Existe uma beleza triste na derrota”, Fernando Lopes numa das suas viradas a ator, neste caso, em uma presença num dos filmes de Bruno de Almeida [The Lovebirds], condensou toda uma obra a um singelo e sentido reparo. Foi nas recordações ao seu Belarmino que Lopes, envergado a personagem-tributo, falou-nos do boxe com uma “vivaça melancolia”, um fado essencial, mas destruidor da alma humana. Não é preciso ser pugilista para encarar o boxe como o mais romantizado dos desportos no cinema e Bruno de Almeida guardou para si tais signos para impor a sua investigação no projeto seguinte - Bobby Cassidy - um documentário por si vergado em melancolia e compaixão a Belarmino.

De boxe e pugilistas o seu novo filme nada tem, mas o desporto de “murraças” e “ganchos” é somente uma aura metaforizada neste Cabaret Maxime, o tango entre dois e o pesar do derrotado, não pelo ringue, mas pela vida, mais precisamente, as mudanças que o atingem. Porém, foi no exato filme que Fernando Lopes debitou tal citação, que Michael Imperioli, entre o quotidiano lisboeta, é encantado por uma das sereias da cidade, Ana Padrão. O encontro dos dois levará ao desfecho do filme-mosaico de 2007. O casal reencontra-se, ou diríamos antes, nós o reencontramos, agora envelhecidos e cansados. Ele, Imperioli, o gerente de um cabaret em vias de extinção mas que resiste arduamente às “modernizações” da noite hedonista. Ela, Padrão, é agora uma “velha” estrela de palco, Stella (“que significa estrela”), perdida e sem norte, por entre o passado glorioso e o futuro incerto.

O casal “brilhante” de The Lovebirds é transformado agora em dois seres autodestrutivos que deambulam por entre um Cais Sodré convertido a “não-lugar”. Atmosférico e sobretudo fascinado pelo seu próprio universo, Almeida assume-se como naufrago nestas andanças noturnas, por entre o veludo vermelho que compõe o pano do seu espetáculo e pelos novos freaks que se pavoneiam em iluminações-holofotes.
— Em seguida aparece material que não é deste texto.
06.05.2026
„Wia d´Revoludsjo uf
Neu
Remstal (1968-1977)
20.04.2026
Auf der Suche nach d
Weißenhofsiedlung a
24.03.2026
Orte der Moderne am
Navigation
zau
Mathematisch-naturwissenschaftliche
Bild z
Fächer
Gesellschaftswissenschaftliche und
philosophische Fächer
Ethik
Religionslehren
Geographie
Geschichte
São os circos dos novos tempos … correção … dos tempos passados. Se existe em Cabaret Maxime a apetência de recriar um biótopo que nos agarre enquanto espectadores, sem esquecer pelo meio as menções do cinema narrativa (storyteller como muitos gostam de “estrangeirar”), existe também uma melancolia derrotista que nos confronta, mais do que confortar (apesar de desejarmos que a nossa vida contenha as intervenções de John Ventimiglia). É deixar para trás os vestígios de épocas expiradas para prevalecer o modernismo ou o modismo de ocasião, temática que parece afrontar as divagações de Imperioli por entre a montra de bares e danceterias.
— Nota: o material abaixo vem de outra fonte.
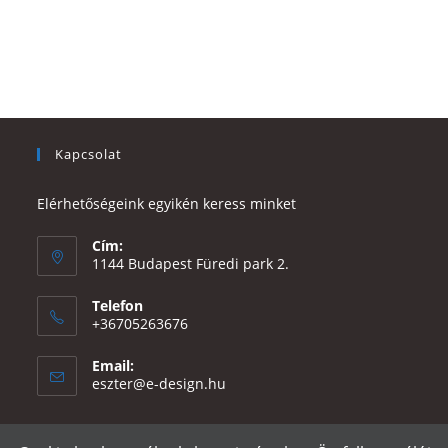
Kapcsolat
Elérhetőségeink egyikén keress minket
Cím:
1144 Budapest Füredi park 2.
Telefon
+36705263676
Email:
Opens
eszter@e-design.hu
in
your
application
O grande senão destes convites irresistíveis por ambientes povoados de criaturas fora de horas é o fascínio em demasia de Bruno de Almeida na sua criação cénica - não continuando, sobretudo, essa experimentação sensorial sem cortes nem espaços para acolher a dita narrativa, completamente enfaixada em finais fáceis. Porque tal como acontece nos contos da noite, o fácil não é propriamente a palavra que nos acompanha nestas ruas da “amargura”.